Suppose I have some random variable $X$ taking values in $[a, b]$ with unknown distribution (I am happy to assume the distribution is smooth, though it would be nice to not have to).

I have a function $F(t)$ which takes a value in $[a, b]$ and returns a random variable on $[0, 1]$ such that $E(F(t)) = P(X <= t)$. I can't actually get the distribution of $F(t)$, only sample from it. This is 'expensive to compute' so I want to do it as few times as possible. The set $\{F(s)\}$ may be assumed to be independent.

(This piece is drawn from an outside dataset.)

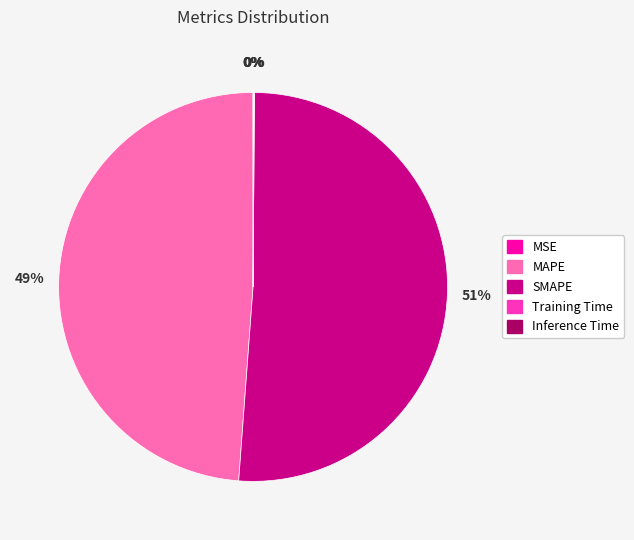

What percentage is the SMAPE slice, to the nearest percent?

51%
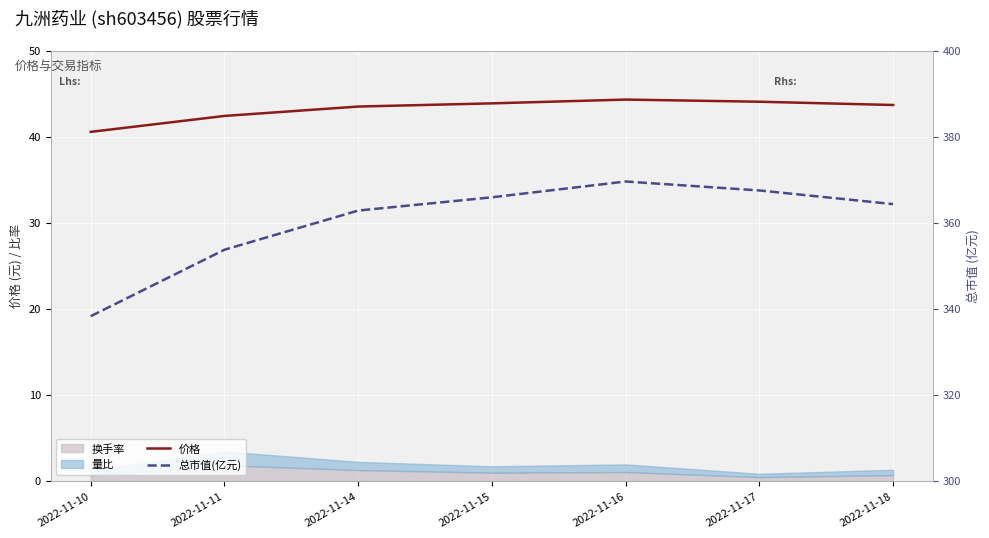

The value of 价格 at 2022-11-18 is 17.6. True or false?

False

I would like to use $F$ to construct estimators of $E(X)$ and $Var(X)$. Ideally they'd be unbiased estimators, but I don't actually care that much as long as they're reasonably accurate.

An obvious approach is to divide up $[a, b]$ into a grid $x_1, \ldots, x_m$, sample $F(x_i)$ enough times to get a good estimate of $E(F(x_i)) = P(X \leq x_i)$ and use this to get an approximation to the expectations. This is quite expensive, and seems to ignore a bunch of available information (like the fact that $P(X \leq x_i)$ is monotonic increasing, or the fact that $P(X \leq x - \epsilon)$ is probably still a pretty good estimate for $P(X \leq x)$).

An approach that I *think* works better is to use the fact that $E(X) = \int\limits_a^b P(X \geq x) dx$. So $E(\frac{1}{n}\sum 1 - F(x_i)) = \frac{1}{n} \sum P(X \geq x_i)$ can also be used as an estimate, and I think this requires fewer samples for accuracy, however I'm not really sure how accurate this is.

So, basically I'm wondering what the best approach is for trading off accuracy / number of samples. Any suggestions? Pointers to keywords and/or literature that might have bearing on this are also appreciated as I haven't been able to find much.